Model Comparison by Bayes Factors

In Bayesian modeling, the optimal parameters \(\theta\) for the observed data can be estimated via applying the Bayes’ theorem such that

\[\begin{align} p(\theta|D)=\frac{p(D|\theta)p(\theta)}{\int{p(D|\theta)p(\theta)d\theta}}. \end{align}\]
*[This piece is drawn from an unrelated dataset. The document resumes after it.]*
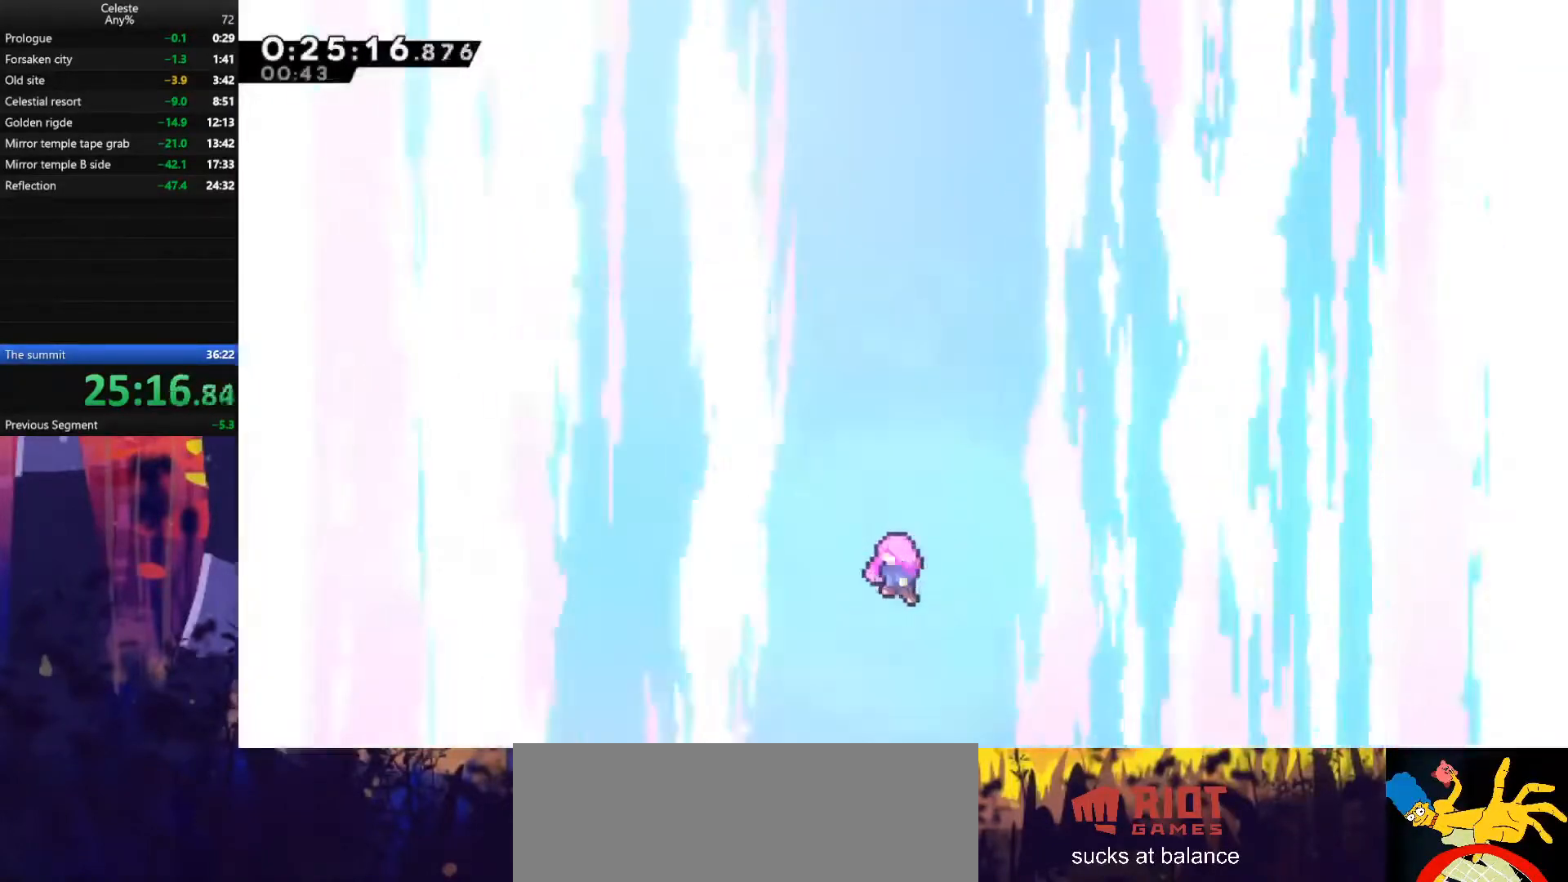
{"keys": [], "events": []}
In fact, these parameters must come from a model, which are devised to predict the occurrence of the observed data. Thus, the likelihood function can be rewritten as \(p(D|\theta,M)\) to indicate the likelihood to predict the observed data given the parameters of the model \(M\). Therefore, we can rewrite the above equation as

\[\begin{align} p(\theta,M|D)=\frac{p(D|\theta,M)p(\theta,M)}{\int{p(D|\theta,M)p(\theta,M)d\theta}}. \end{align}\]
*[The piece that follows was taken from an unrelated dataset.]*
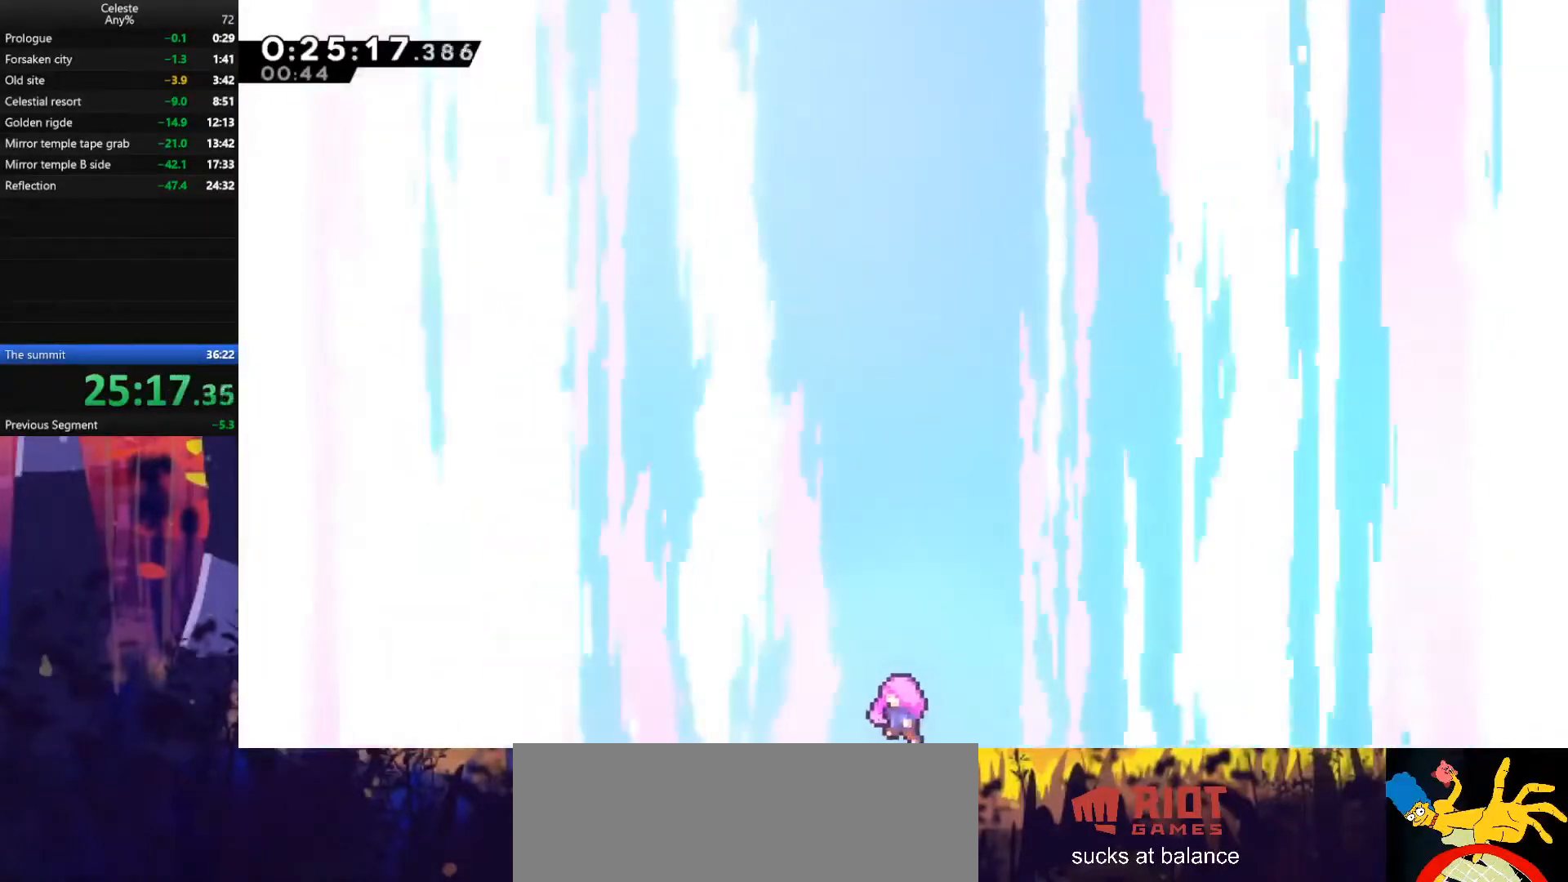
{"keys": [], "events": []}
Suppose we have two models, \(M_1\) and \(M_2\) competing for accounting for the same observed data. We can estimate the likelihood for the observed data to be accounted for by \(M_1\) as

\[\begin{align} p(M_1|D)=\frac{p(D|M_1)p(M_1)}{\int{p(D|M_1)p(M_1)dM_1}}. \end{align}\]

Similarly,

\[\begin{align} p(M_2|D)=\frac{p(D|M_2)p(M_2)}{\int{p(D|M_2)p(M_2)dM_2}}. \end{align}\]

Here, \(p(M_1|D)\) and \(p(M_2|D)\) are posterior odds, and the posterior odds ratio is computed as

\[\begin{align} \frac{p(M_1|D)}{p(M_2|D)}=\frac{p(M_1)}{p(M_2)}\frac{p(D|M_1)}{p(D|M_2)}\frac{\int{p(D|M_2)p(M_2)dM_2}}{\int{p(D|M_1)p(M_1)dM_1}}. \end{align}\]

Similar to the posterior odds ratio, \(\frac{p(M_1)}{p(M_2)}\) is the prior odds ratio. Of most importance is \(\frac{p(D|M_1)}{p(D|M_2}\), which is called Bayes Factor. What about the final term in the right hand side? Since the observed data would not be different given different models, the right-most fraction is actually 1.

Marginal Likelihoods

The term \(p(D|M_i)\) is called marginal likelihood, which can be very complicated to compute, as the likelihood to observe the data given the model \(M_i\) is computed over all possible parameters weighted by their priors as

\[\begin{align} p(D|M_i)=\int{p(D|\theta,M_i)p(\theta,M_i)d\theta}. \end{align}\]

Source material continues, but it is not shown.